The Murray’s Guide to Beer and Cheese

beer cheese pairing guide

Cheese and beer both offer incredible variety. Lagers to lambics, bloomy rinds to blues—the taxonomic kingdom of each is vast. And, of course, beer goes with cheese are a natural duo. But with so many options, how do you go about selecting the proper pairing of each? We put together this guide to answer that very question. Presenting: The Murray’s Guide to Beer & Cheese.

Brie + Belgian Pale Ale

Decadent, buttery cheeses, like double and triple crèmes, call for relatively bubbly brews to cut through the richness. The best beer for that is a Belgian ale, either pale or golden—the kind that comes in a corked bottle that you pop like champagne. The cork signals in-bottle fermentation, which provides the proper effervescence.

Cheddar + IPA

Why do these two work so well together? An IPA is hoppy and bitter, which holds up well alongside the crumbly, acidic properties of a traditional cheddar.

Gouda + Stout

A well-aged gouda has a wonderfully caramelly, butterscotchy quality, and calls for a beer that is just as full-bodied and subtly sweet. That’s the profile of a good stout, with notes of roasted coffee and dark chocolate.

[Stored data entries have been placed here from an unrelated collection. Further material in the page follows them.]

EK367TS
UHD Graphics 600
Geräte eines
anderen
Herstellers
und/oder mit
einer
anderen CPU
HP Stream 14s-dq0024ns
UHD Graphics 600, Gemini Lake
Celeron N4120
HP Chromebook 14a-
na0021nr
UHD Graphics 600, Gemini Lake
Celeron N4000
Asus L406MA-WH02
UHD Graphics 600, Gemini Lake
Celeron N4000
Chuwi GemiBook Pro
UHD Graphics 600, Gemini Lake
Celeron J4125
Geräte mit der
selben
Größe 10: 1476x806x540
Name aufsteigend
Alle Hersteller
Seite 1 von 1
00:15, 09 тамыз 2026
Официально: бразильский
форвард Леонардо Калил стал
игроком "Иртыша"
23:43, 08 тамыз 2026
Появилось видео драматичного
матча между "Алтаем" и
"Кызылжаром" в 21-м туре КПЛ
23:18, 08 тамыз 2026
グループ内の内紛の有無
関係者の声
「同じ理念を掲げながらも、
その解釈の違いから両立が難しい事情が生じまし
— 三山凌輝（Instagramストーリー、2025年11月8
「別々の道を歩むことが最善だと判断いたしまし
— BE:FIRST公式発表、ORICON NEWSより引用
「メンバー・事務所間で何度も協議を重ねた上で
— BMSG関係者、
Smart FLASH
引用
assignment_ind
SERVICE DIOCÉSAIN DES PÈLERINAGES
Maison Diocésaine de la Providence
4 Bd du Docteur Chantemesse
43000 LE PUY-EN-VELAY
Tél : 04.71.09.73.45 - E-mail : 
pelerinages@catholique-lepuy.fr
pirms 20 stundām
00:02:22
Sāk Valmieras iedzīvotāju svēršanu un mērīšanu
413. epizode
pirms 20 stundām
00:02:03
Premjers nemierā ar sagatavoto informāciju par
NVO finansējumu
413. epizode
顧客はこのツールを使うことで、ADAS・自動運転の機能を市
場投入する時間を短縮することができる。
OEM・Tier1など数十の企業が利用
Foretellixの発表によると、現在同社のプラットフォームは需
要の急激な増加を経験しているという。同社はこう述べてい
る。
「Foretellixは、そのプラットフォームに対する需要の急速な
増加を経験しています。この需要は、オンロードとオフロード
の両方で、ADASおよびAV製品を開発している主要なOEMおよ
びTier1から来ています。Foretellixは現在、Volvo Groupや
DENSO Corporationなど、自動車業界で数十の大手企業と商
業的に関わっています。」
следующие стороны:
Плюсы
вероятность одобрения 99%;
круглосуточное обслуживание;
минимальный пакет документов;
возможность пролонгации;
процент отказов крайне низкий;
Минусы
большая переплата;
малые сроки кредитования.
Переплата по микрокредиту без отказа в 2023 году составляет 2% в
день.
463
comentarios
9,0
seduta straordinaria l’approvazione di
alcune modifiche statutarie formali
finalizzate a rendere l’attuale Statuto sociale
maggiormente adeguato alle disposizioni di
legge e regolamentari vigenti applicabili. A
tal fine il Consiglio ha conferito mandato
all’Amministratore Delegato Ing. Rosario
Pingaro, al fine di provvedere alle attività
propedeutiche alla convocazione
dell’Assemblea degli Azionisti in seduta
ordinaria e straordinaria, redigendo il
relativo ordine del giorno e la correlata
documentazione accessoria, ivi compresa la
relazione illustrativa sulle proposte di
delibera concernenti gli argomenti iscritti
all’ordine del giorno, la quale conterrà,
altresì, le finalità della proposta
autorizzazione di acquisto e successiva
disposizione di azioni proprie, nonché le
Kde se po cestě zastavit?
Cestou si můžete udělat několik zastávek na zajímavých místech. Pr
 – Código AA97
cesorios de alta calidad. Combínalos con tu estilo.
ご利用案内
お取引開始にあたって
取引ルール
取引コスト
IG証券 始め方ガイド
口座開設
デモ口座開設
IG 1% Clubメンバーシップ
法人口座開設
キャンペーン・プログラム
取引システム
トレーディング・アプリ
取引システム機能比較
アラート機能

Washed Rind + Trappist Ale

Washed rind cheese was born of Trappist beer, when one day, a monk notice an unwanted color on some cheese he was aging. He dipped a rag in some beer, rubbed it on the wheel, and both removed the coloring and inadvertently developed a new style of cheese. Naturally, one goes quite well with the other.

Alpine + Brown

The profile of an alpine cheese is nutty, roasty, and slightly sweet. That’s the very same profile of a brown ale as well. As one of our pairing principles goes: Like goes with like. It’s no wonder alpine cheese and brown ale is such an excellent match.

Blue + Barleywine

On a cheese plate, blue cheese is often paired with something sweet and fruity: toffee, molasses, caramel, dried stonefruits, etc. In beer form, this manifests as barleywine. It’s an ale with loads of character, anchored by a malty sweetness.

 

There’s plenty of room in each category to explore nuances and expressions, but so long as you stick with these principles, you can’t go wrong. Happy pairing!